Hello! I have 3 articles for your perusal this Tuesday morning!
First up, California’s got some trouble:
California is sinking, and it’s getting worse
Last summer, scientists recorded the worst sinking in at least 50 years. This summer, all-time records are expected across the state as thousands of miles of land in the Central Valley and elsewhere sink.
But the extent of the problem and how much it will cost taxpayers to fix are part of the mystery of the state’s unfolding drought. No agency is tracking the sinking statewide, little public money has been put toward studying it and California allows agriculture businesses to keep crucial parts of their operations secret.
The cause is known: People are pulling unsustainable amounts of water out of underground aquifers, primarily for food production. With the water sucked out to irrigate crops, a practice that has accelerated during the drought, tens of thousands of square miles are deflating like a leaky air mattress, inch by inch.
Jump!
Next, some science on deniers:
If You’ve Wondered Why So Many Politicians Deny Climate Change, Science Has Your Answer
The study published Monday, however, looked at how echo chambers specifically affected members of Congress and the people who influenced them during the 2010 debate over cap-and-trade. And what it found was that the presence of echo chambers only impeded scientific debate when they appeared on the side that denied the science of human-caused climate change. That’s because those echo chambers relied on significantly fewer pieces of peer-reviewed science to make their claims that carbon emissions were not worth limiting.
“Echo chambers themselves are not a terrible thing,” Dana Fisher, the director of the University of Maryland’s Program for Society and the Environment and co-author of the study, told ThinkProgress. “But because of the way some echo chambers form, minority opinions can be repeated and repeated, so it amplifies their perspective.”
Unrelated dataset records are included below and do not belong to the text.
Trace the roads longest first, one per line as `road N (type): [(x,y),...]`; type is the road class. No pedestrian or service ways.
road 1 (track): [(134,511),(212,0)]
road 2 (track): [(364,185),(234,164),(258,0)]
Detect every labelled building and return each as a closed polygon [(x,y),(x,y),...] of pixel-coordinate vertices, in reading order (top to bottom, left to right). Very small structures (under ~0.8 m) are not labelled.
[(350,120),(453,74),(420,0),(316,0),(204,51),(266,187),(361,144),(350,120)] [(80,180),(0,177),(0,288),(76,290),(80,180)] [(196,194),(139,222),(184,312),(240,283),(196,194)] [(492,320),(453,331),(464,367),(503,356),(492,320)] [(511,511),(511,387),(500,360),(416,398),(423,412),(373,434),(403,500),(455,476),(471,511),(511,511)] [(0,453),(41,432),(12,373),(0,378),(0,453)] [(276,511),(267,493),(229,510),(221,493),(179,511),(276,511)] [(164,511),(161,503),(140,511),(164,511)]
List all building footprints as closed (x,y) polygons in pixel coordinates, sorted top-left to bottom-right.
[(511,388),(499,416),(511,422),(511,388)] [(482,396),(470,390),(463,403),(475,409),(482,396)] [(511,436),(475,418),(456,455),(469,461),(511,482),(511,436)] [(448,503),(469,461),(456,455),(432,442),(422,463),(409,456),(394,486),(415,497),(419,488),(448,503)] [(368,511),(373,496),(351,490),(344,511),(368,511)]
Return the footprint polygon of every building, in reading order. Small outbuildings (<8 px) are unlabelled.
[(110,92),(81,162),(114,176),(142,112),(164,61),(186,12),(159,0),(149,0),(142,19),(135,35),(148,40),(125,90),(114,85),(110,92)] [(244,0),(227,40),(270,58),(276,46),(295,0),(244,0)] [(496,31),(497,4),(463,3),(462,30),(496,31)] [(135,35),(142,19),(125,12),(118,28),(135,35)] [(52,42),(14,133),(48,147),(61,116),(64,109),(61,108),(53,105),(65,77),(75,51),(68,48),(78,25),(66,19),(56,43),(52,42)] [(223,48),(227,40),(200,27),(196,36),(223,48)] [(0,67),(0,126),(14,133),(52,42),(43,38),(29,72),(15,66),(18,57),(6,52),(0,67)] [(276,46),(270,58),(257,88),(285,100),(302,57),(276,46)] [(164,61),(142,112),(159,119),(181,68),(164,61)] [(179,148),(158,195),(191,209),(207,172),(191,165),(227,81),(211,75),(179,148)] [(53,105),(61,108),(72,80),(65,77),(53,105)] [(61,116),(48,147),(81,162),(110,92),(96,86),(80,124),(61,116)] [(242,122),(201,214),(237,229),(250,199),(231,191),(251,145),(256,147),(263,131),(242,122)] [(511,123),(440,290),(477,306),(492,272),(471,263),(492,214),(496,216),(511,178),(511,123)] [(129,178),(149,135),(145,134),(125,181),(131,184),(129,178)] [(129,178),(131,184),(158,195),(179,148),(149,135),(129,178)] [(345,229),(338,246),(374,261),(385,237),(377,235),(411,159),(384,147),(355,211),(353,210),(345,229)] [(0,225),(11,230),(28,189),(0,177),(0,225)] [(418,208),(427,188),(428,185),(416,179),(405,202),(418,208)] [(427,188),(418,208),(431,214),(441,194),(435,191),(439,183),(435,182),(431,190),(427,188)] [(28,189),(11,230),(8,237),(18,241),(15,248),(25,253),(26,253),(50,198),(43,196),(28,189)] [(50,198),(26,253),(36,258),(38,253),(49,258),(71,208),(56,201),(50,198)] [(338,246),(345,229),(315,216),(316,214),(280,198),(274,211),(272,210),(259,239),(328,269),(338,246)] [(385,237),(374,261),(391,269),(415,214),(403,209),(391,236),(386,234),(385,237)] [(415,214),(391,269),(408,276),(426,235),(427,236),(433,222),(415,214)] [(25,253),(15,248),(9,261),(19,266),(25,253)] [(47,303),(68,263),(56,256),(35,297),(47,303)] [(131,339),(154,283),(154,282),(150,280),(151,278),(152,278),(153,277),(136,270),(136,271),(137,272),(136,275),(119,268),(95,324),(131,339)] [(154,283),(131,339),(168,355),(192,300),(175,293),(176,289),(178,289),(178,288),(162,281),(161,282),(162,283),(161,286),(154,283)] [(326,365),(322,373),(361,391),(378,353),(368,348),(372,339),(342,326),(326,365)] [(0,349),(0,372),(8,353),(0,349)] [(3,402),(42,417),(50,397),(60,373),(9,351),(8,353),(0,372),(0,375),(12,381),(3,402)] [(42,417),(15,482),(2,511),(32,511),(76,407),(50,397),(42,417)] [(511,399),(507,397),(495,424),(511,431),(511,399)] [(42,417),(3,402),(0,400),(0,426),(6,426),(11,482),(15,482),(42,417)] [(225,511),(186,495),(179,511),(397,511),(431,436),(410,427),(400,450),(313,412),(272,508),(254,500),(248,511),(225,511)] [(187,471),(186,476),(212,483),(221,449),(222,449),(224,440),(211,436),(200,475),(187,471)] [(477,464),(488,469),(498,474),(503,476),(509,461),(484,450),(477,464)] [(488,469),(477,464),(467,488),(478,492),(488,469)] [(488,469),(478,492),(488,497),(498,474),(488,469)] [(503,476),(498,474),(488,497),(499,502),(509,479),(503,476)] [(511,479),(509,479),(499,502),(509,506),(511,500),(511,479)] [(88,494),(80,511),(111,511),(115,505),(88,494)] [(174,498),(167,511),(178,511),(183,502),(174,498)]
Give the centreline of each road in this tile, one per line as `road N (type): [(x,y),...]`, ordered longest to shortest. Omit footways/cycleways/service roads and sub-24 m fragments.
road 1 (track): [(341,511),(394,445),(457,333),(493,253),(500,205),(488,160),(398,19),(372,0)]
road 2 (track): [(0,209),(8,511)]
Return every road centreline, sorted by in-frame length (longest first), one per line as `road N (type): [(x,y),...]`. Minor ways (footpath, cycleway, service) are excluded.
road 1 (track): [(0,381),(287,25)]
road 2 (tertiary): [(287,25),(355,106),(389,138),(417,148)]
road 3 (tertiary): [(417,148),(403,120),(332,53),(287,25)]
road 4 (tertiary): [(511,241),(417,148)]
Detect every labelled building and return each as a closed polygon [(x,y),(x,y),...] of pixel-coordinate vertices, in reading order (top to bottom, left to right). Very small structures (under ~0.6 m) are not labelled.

Finally, the price of irrational fear:
Spain Has First Case Of Diphtheria In 28 Years Thanks To Anti-Vaxxers
Diphtheria is a bacterial infection that spreads through coughing or sneezing, according to the World Health Organization. Once infected, sufferers can experience a sore throat, fever and swollen glands in the neck. Diphtheria can lead to serious complications even with treatment, with 10% of cases resulting in death. Spain’s Health Ministry had to scramble to find the drug to treat the child as there had not been a case of diphtheria in Spain for almost 28 years due to the country’s high vaccination coverage (over 95%). The antitoxin was eventually delivered from Moscow to Barcelona by the Russian ambassador.